If I saw Ford on the set, he was “Mr. Ford.” Up to dinner at his house or something like that, it was “Pappy.” And Duke called him “Coach.” While we were making “Rio Grande” in Moab, Utah, in 1950, [the company] lived in a motel. Oh, we had to do concerts almost every night, because Ford loved singing. He couldn’t sing. Duke could sing, but he had to sing off-key to satisfy Pappy Ford. Duke had to sing the one song, “Mary Is a Grand Old Name,” way up high because Mary was Old Man Ford’s wife. And he had to do it off-key because it gave Ford the opportunity to laugh and roar and make fun of him.
But I don’t think there’s anybody ever could use a camera like John Ford. In “How Green Was My Valley,” I was doing a scene in the kitchen. And there was the shadow of the back of an old-fashioned kitchen chair on the wall. He spoke to the cameraman and he said, “I want that shadow to be twice that size. I want it to be the big shadow of a chair.” You looked and you saw and you said, son of a gun, that’s beautiful. Before it was just a scene, now it’s spectacular. When he got Monument Valley to photograph, I think he just forgot about the actors. Monument Valley was really the star of all his Westerns.

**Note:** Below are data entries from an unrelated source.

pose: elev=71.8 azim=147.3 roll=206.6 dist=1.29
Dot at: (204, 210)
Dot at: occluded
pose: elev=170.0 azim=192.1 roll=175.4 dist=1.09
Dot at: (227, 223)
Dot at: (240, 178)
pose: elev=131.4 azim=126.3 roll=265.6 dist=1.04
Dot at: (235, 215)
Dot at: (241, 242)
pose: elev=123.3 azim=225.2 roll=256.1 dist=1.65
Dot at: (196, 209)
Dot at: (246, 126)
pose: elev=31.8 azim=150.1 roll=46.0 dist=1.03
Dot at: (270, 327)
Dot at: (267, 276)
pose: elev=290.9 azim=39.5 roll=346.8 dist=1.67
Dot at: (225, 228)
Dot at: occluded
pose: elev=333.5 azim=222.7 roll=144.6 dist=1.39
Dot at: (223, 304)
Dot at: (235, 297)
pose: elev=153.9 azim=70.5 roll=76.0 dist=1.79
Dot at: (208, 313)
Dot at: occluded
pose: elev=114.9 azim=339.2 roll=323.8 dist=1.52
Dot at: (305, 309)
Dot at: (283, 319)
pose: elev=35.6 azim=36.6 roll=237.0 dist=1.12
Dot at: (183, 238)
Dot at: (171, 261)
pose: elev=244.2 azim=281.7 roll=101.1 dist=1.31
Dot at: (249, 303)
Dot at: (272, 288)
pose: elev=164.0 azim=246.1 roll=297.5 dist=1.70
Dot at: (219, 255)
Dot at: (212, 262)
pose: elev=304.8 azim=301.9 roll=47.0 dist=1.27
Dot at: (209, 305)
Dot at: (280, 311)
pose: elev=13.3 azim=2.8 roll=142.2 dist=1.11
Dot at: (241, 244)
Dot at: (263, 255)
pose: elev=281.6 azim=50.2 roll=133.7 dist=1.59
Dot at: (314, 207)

In the horse-racing scene in “The Quiet Man,” he had put a wind machine behind me at the scene on the beach so that my hair blew forward. Everybody else would have put the wind machine where it’d blow your hair back. And my hair was thick, thick hair and it was brushing across my eyes like wire. I was squinting. And Ford started getting nasty. And I’d had it. I remember putting my hands on the edge of the cart and saying, “What would a baldheaded old son of a bitch like you know about hair brushing across your eyes?” And I thought, oh, holy God, why didn’t I keep my tongue in my mouth and shut up? Oh, I’m going to get it. I watched him. I watched him look at every face, and make his decision whether to kill me or laugh. Thank God, he decided to laugh and the whole set fell apart. For 10 minutes everybody was laughing, and Ford had the whole company in his pocket. All the stunt men and all the cowboys and everybody else said that Ford was a mean old son of a bitch, but he was their son of a bitch.